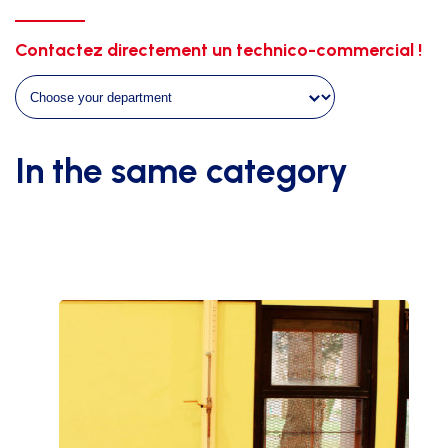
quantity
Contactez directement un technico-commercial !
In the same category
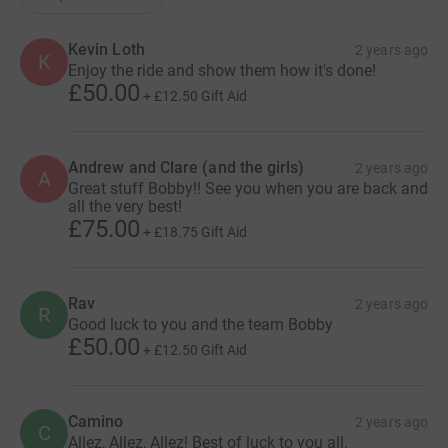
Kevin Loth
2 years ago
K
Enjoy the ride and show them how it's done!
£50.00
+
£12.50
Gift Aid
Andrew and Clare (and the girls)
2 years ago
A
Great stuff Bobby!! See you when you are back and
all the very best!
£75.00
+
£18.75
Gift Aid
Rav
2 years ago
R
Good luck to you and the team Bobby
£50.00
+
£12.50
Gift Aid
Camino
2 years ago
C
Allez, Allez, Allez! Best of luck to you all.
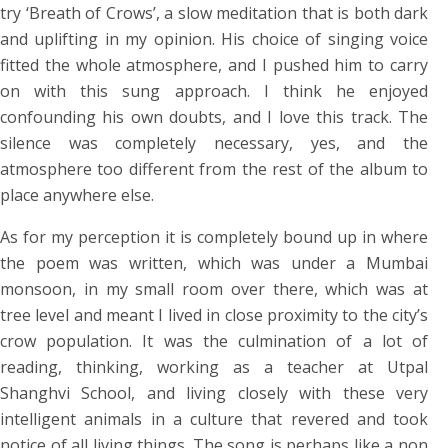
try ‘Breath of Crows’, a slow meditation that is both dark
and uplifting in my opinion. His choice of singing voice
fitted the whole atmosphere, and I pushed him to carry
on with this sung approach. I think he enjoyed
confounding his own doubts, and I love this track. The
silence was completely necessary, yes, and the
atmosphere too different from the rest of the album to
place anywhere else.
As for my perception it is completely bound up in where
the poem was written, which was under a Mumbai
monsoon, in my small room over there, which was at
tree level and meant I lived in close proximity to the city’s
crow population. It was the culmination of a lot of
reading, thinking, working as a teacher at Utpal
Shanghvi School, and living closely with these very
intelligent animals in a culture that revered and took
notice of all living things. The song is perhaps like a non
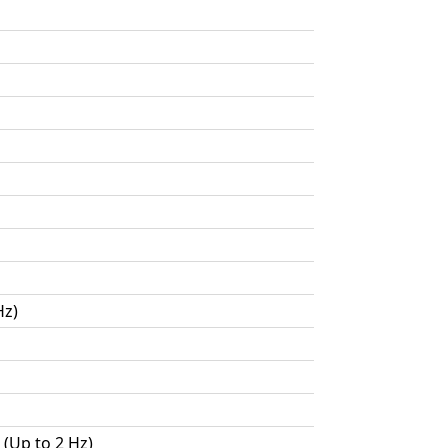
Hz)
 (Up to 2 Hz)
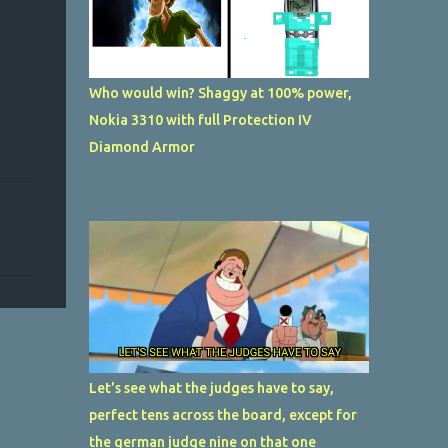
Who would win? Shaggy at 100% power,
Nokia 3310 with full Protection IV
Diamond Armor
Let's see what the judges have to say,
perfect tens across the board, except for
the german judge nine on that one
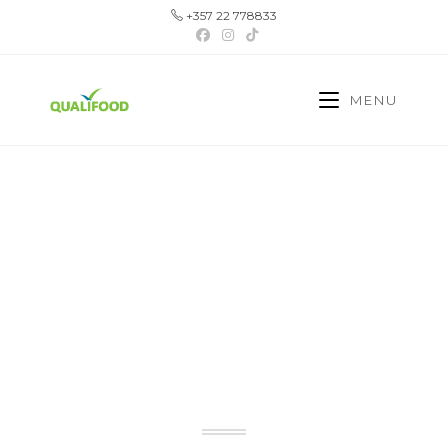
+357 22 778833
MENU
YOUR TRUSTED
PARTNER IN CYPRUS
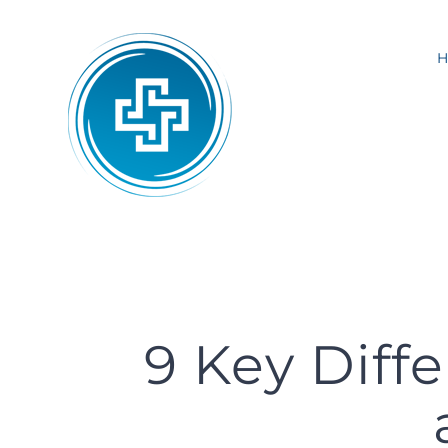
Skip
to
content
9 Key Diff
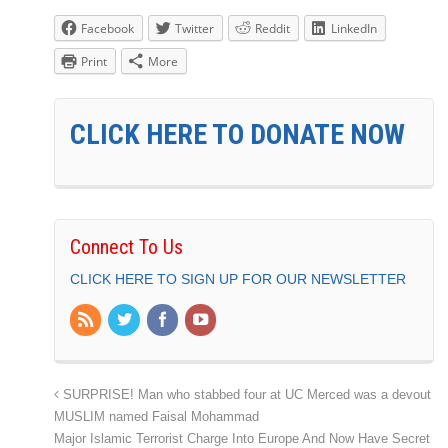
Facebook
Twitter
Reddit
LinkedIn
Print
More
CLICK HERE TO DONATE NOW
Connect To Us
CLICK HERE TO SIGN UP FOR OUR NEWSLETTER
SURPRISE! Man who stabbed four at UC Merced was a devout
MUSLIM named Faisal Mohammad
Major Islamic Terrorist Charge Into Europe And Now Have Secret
◇ ◇ ◇ ◇ ◇
Could you transcribe the entries above word for word, from the line with "As for my perception" down to the line with "crow population. It", keeping both?

> **EXPECTED ANSWER**
As for my perception it is completely bound up in where
the poem was written, which was under a Mumbai
monsoon, in my small room over there, which was at
tree level and meant I lived in close proximity to the city’s
crow population. It was the culmination of a lot of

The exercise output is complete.